Material shown START
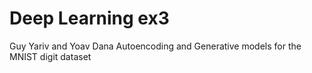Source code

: # Deep Learning ex3
Guy Yariv and Yoav Dana
Autoencoding and Generative models for the MNIST digit dataset
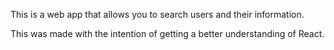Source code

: This is a web app that allows you to search users and their information.

This was made with the intention of getting a better understanding of React.
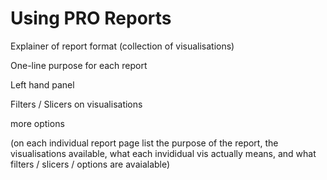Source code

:# Using PRO Reports

Explainer of report format (collection of visualisations)

One-line purpose for each report

Left hand panel

Filters / Slicers on visualisations

more options

(on each individual report page list the purpose of the report, the visualisations available, what each invididual vis actually means, and what filters / slicers / options are avaialable)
Material shown END
_Required action_
Copy the items word for word, starting at the line that contains "Using PRO Reports" and going through to the end of the items.

_Solved problem_
:# Using PRO Reports

Explainer of report format (collection of visualisations)

One-line purpose for each report

Left hand panel

Filters / Slicers on visualisations

more options

(on each individual report page list the purpose of the report, the visualisations available, what each invididual vis actually means, and what filters / slicers / options are avaialable)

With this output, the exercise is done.